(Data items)
○ ○ ○ ○ ○ ○ ○

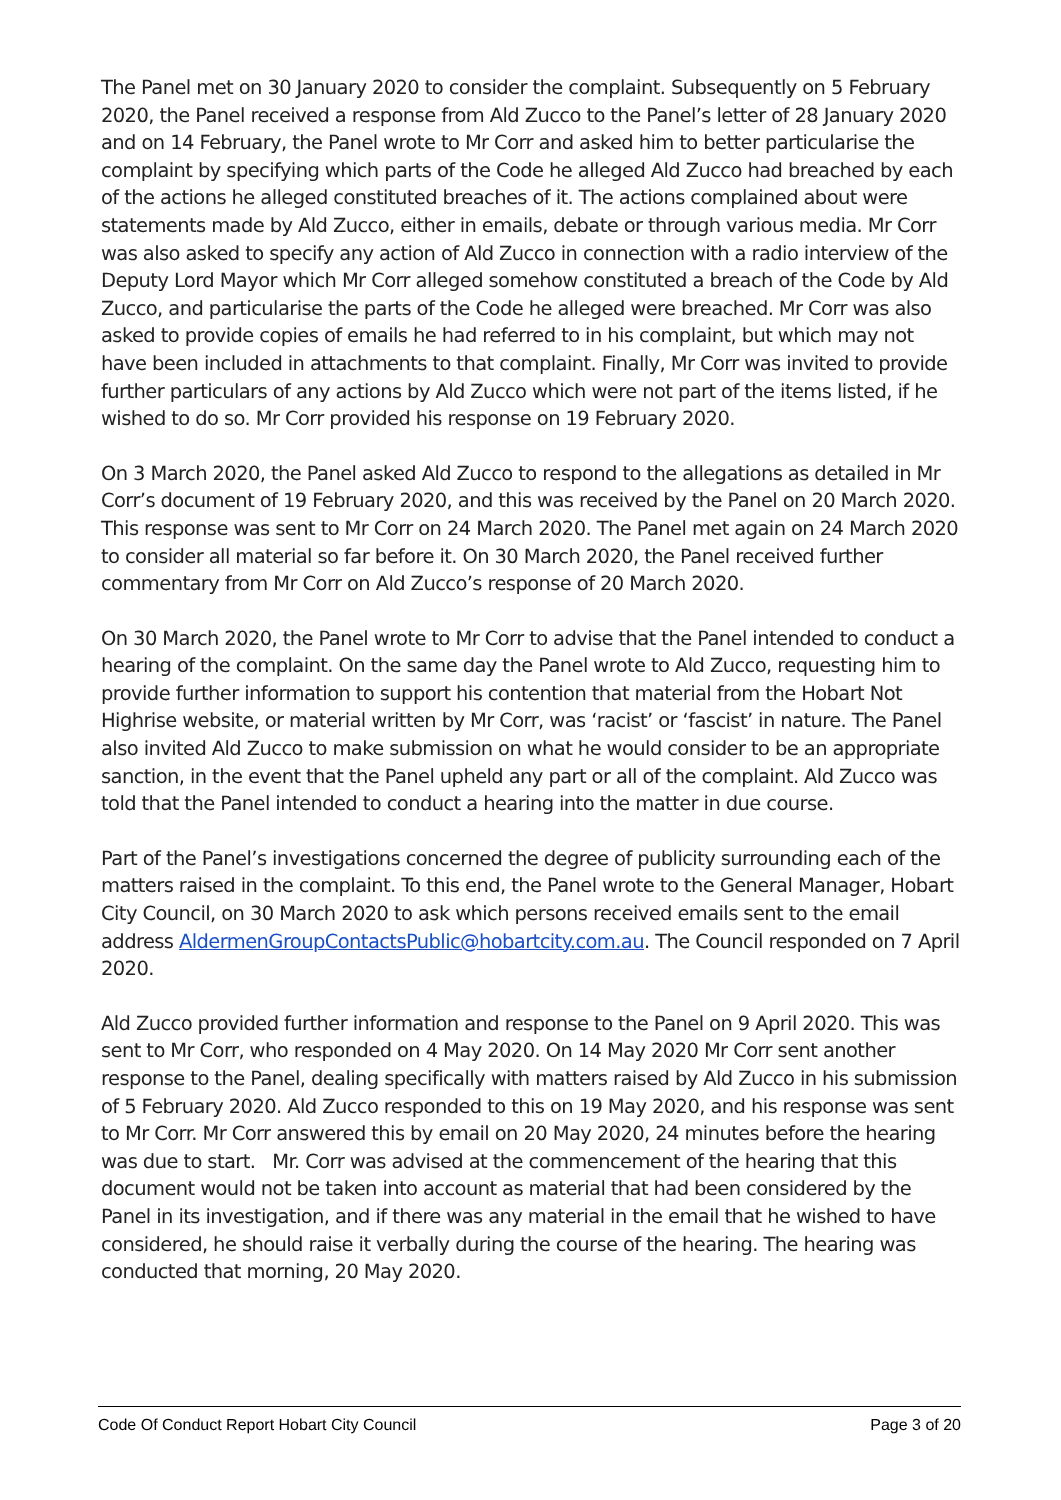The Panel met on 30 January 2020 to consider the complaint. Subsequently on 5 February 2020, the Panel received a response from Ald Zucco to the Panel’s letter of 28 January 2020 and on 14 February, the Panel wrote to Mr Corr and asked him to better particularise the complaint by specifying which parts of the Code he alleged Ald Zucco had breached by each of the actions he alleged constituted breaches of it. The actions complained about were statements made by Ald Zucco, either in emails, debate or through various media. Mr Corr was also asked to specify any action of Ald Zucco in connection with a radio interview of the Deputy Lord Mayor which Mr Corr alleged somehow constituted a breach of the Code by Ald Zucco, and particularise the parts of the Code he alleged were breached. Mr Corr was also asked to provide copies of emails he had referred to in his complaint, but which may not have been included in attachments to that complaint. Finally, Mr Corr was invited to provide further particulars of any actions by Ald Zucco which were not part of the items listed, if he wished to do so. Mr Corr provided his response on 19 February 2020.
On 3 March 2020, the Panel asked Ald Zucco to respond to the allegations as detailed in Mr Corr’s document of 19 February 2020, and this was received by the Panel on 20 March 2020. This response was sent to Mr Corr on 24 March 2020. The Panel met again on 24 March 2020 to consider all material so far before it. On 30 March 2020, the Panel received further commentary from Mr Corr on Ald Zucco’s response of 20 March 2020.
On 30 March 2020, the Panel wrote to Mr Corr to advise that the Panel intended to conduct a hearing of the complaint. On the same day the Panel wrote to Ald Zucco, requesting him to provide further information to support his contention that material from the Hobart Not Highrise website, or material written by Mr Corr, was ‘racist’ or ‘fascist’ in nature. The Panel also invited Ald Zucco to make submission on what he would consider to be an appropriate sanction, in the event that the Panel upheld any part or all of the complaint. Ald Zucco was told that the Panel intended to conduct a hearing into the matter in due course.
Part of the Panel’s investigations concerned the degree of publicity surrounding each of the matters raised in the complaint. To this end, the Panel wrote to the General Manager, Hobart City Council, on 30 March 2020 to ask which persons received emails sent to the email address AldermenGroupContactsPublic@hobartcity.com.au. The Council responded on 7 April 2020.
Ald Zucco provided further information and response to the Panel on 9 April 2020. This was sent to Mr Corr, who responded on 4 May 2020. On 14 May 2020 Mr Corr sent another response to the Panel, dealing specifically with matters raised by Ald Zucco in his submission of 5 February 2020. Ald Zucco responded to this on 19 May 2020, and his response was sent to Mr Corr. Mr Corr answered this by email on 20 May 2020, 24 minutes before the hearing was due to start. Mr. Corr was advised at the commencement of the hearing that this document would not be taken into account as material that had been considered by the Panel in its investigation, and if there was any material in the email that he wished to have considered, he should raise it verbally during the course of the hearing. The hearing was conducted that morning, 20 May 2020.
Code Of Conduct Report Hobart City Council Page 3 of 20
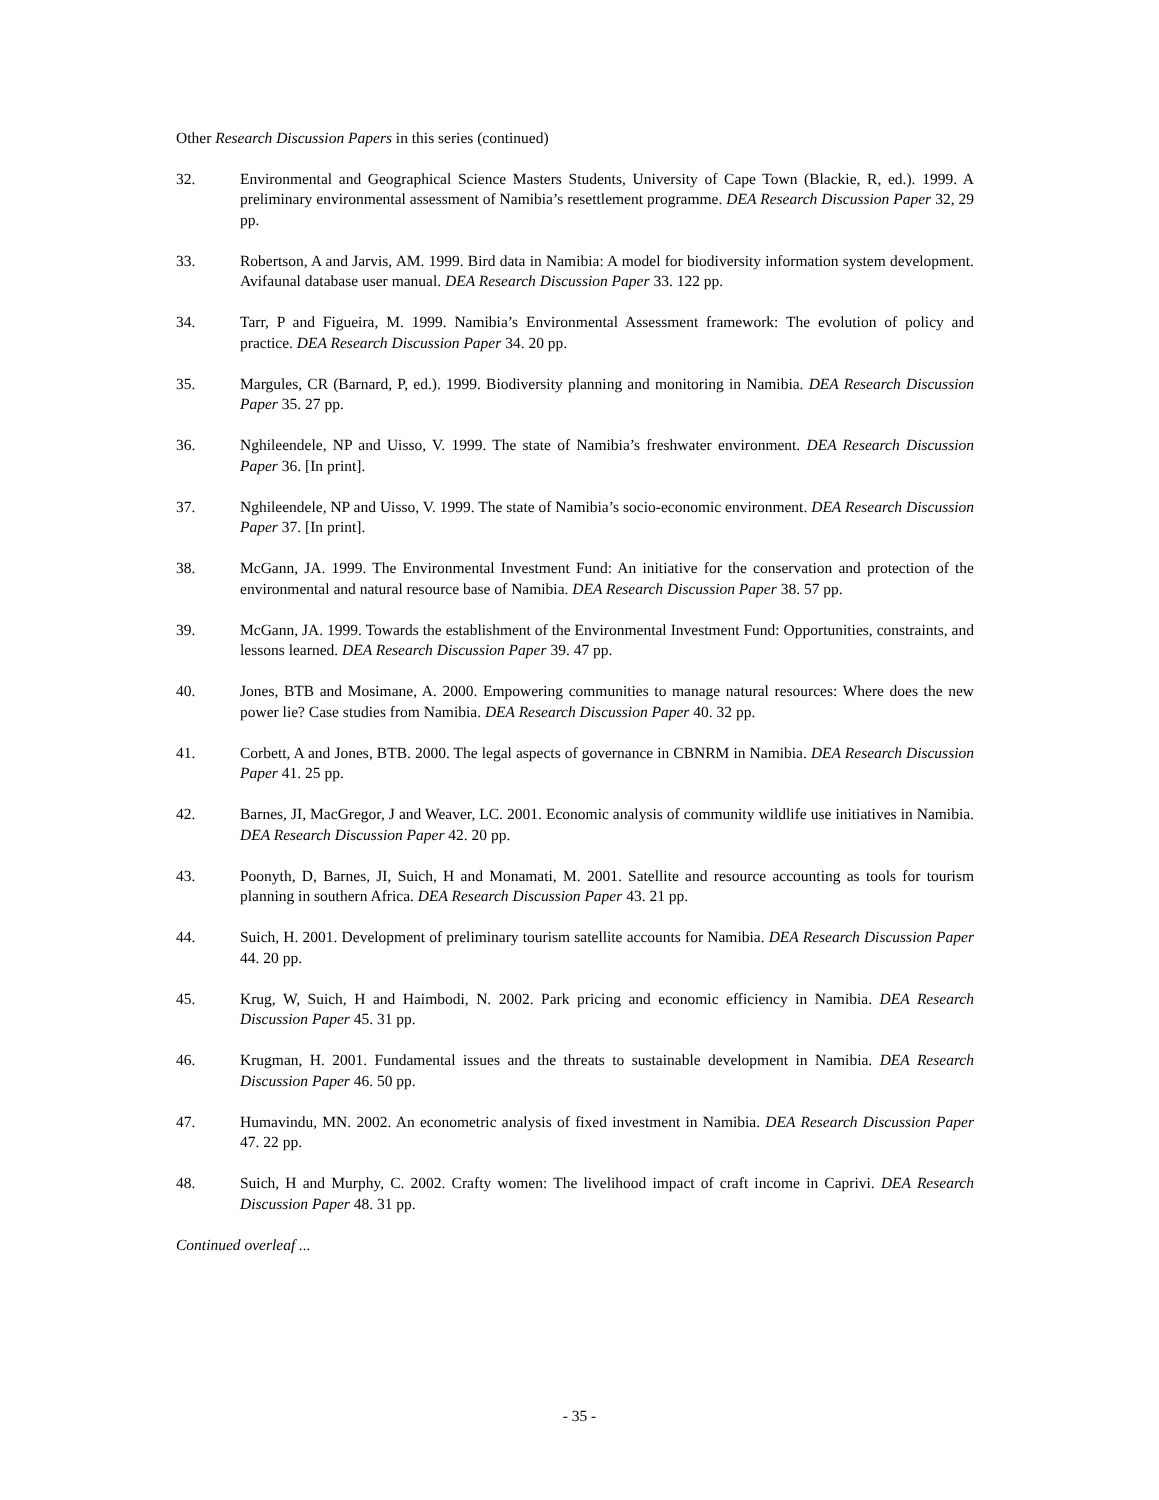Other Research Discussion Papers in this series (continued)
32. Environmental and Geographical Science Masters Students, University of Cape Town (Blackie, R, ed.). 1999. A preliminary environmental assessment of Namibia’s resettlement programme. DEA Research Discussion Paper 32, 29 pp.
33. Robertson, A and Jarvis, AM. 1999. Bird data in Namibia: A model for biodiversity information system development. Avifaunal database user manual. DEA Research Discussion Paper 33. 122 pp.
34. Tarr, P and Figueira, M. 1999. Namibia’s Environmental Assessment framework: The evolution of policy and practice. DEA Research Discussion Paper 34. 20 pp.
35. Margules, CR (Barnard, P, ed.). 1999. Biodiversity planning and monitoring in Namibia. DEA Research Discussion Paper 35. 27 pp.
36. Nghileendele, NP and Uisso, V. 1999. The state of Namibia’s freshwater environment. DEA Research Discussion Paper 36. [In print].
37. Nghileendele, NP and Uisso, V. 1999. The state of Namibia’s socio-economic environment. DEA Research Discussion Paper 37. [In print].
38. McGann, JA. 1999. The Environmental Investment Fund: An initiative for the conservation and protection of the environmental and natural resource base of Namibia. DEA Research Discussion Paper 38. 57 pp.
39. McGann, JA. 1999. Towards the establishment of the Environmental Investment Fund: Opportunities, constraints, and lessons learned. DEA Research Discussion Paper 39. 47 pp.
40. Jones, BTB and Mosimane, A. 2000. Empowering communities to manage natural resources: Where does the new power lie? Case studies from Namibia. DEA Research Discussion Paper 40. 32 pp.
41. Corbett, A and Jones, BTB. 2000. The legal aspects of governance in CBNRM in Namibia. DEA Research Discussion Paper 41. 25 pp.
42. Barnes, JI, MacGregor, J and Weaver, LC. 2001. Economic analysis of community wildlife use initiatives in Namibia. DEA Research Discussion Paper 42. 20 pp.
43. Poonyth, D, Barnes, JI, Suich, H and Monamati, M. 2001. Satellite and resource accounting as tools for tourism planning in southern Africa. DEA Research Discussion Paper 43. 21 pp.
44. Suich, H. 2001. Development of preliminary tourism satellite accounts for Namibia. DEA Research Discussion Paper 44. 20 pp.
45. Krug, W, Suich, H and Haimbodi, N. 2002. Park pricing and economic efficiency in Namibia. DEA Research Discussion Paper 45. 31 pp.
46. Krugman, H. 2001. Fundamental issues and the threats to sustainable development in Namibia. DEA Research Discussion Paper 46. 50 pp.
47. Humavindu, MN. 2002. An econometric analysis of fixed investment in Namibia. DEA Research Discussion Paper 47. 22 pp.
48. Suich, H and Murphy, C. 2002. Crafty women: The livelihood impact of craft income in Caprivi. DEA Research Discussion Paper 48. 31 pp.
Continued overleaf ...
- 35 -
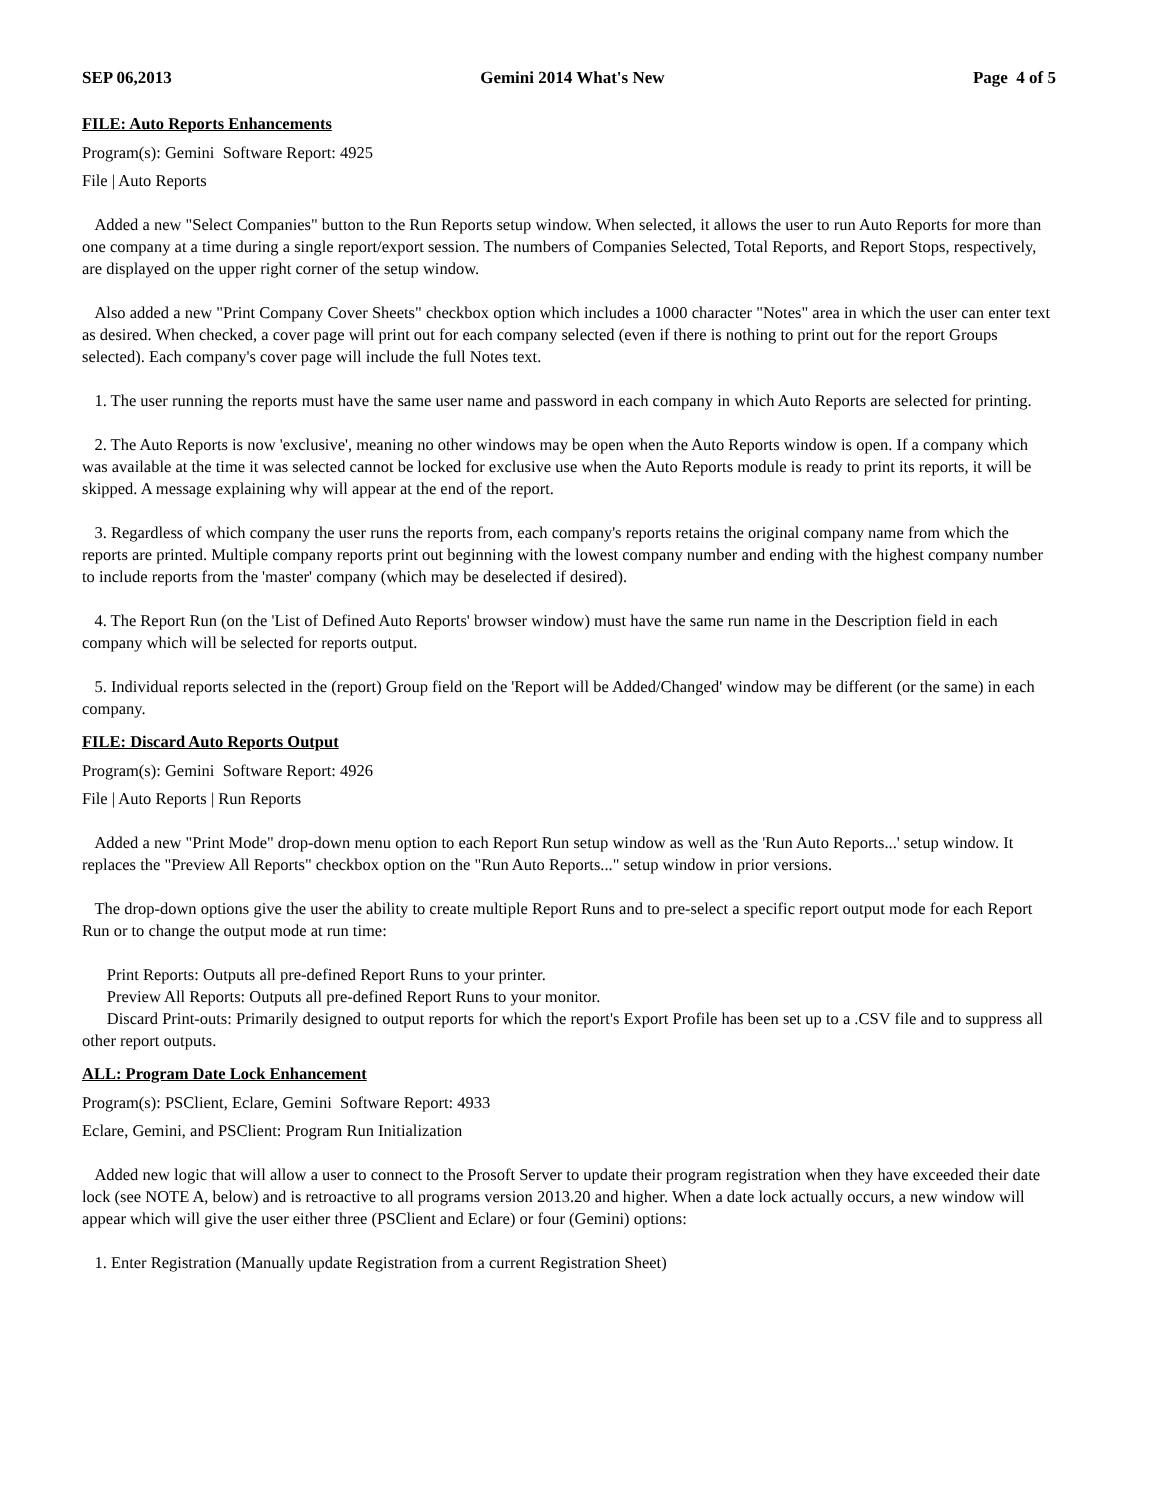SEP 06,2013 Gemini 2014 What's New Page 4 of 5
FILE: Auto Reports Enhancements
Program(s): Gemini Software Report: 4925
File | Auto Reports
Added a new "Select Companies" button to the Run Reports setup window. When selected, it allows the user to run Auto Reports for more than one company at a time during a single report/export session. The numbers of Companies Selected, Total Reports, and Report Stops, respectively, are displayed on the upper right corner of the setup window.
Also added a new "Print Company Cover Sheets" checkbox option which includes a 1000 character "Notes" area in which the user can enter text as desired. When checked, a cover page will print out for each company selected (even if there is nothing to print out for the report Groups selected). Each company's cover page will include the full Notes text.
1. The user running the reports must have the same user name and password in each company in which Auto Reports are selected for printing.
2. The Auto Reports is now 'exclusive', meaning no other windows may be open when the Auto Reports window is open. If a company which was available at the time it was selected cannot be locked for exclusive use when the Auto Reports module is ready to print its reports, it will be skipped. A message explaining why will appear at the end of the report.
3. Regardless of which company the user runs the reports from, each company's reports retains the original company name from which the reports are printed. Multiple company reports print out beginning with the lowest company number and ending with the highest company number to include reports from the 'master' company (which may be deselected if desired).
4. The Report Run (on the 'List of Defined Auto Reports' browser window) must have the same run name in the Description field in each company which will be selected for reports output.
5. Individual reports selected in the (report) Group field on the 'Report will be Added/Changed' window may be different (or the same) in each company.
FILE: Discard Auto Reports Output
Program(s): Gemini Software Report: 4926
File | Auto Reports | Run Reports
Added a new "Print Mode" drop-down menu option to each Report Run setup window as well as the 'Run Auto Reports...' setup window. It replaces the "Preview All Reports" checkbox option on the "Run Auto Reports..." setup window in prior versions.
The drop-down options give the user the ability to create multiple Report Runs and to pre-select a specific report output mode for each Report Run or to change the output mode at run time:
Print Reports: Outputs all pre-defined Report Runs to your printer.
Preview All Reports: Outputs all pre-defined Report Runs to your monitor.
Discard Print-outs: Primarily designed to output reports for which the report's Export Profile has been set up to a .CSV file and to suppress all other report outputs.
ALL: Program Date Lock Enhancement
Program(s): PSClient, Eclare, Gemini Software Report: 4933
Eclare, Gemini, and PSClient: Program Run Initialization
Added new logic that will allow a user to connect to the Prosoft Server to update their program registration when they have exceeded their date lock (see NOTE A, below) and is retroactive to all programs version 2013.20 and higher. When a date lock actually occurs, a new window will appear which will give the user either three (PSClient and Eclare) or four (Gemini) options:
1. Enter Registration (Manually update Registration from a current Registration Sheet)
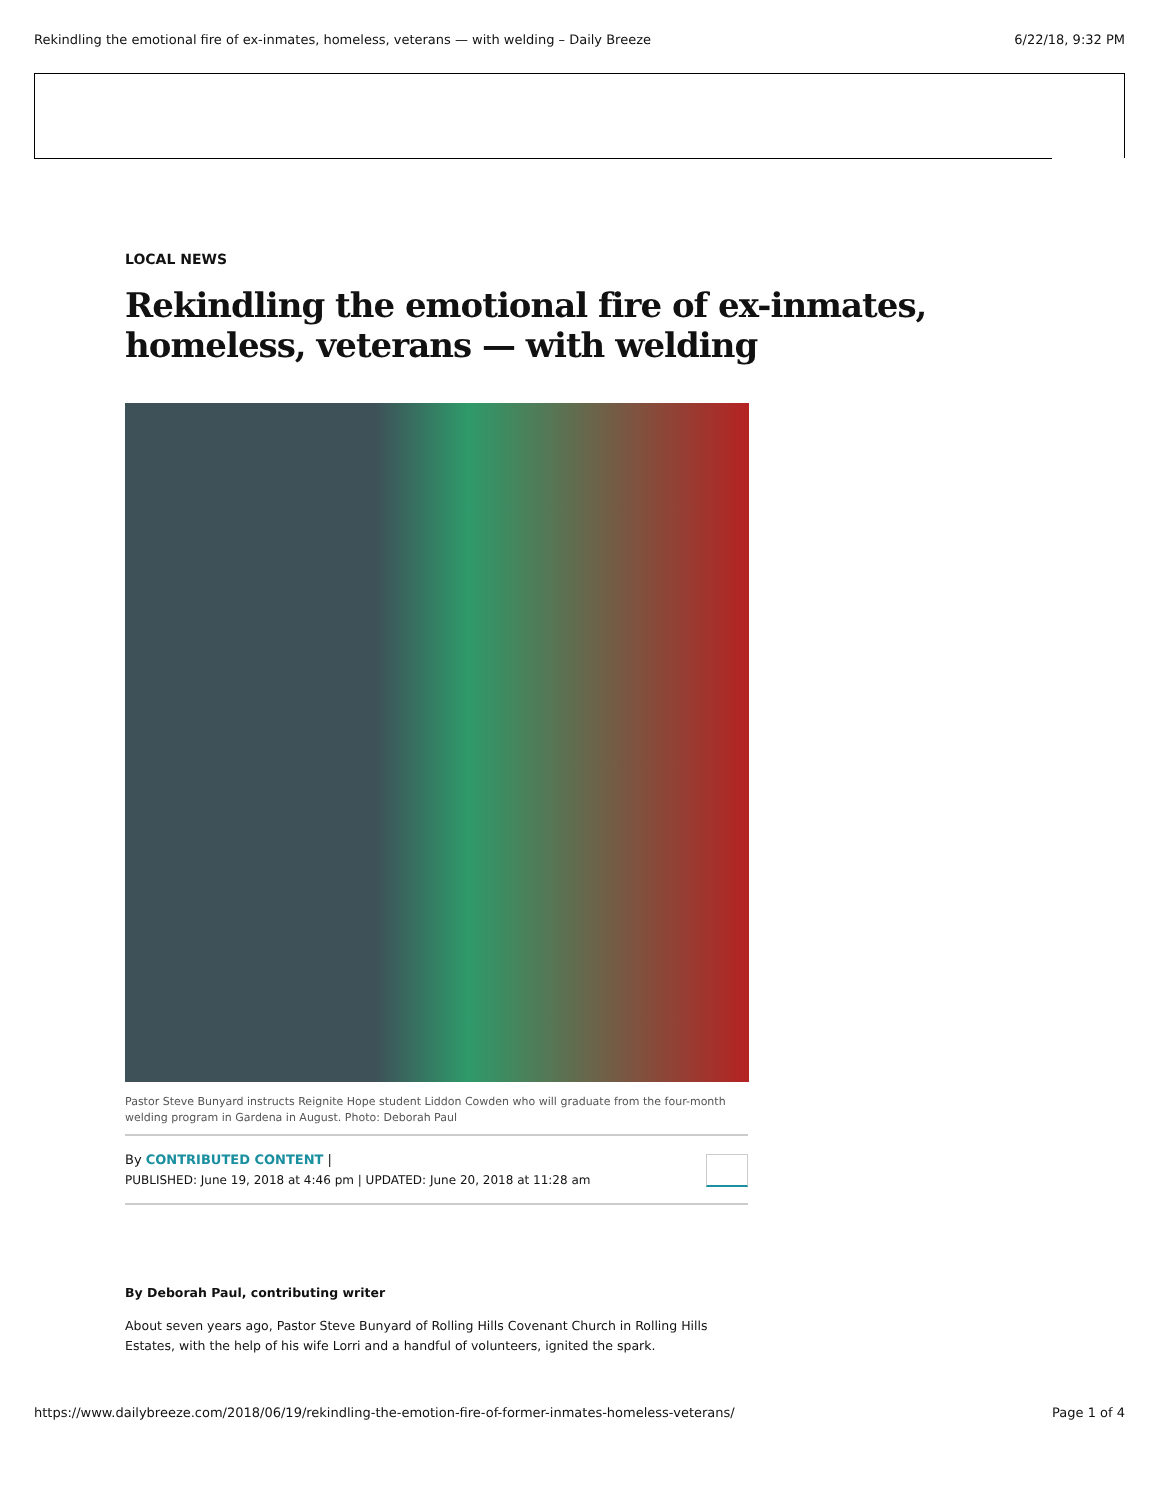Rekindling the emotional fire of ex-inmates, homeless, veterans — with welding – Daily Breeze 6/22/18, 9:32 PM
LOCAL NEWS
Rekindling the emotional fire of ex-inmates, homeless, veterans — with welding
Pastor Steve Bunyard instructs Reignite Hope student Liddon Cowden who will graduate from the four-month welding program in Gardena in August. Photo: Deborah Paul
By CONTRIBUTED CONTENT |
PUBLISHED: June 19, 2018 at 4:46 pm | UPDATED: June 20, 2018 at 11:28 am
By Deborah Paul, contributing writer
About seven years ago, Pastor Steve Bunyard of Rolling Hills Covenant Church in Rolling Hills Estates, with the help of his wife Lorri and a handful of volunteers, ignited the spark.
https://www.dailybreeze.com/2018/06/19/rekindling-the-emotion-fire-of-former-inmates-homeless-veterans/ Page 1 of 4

○ ○ ○ ○ ○ ○ ○

**Your objective:** Within these entries, output exactly the lines starting at the one with "SEP 06,2013 Gemini" and finishing at the one with "the setup window.". Leave pictures out of the output.

**The completed task:**
SEP 06,2013 Gemini 2014 What's New Page 4 of 5
FILE: Auto Reports Enhancements
Program(s): Gemini Software Report: 4925
File | Auto Reports
Added a new "Select Companies" button to the Run Reports setup window. When selected, it allows the user to run Auto Reports for more than one company at a time during a single report/export session. The numbers of Companies Selected, Total Reports, and Report Stops, respectively, are displayed on the upper right corner of the setup window.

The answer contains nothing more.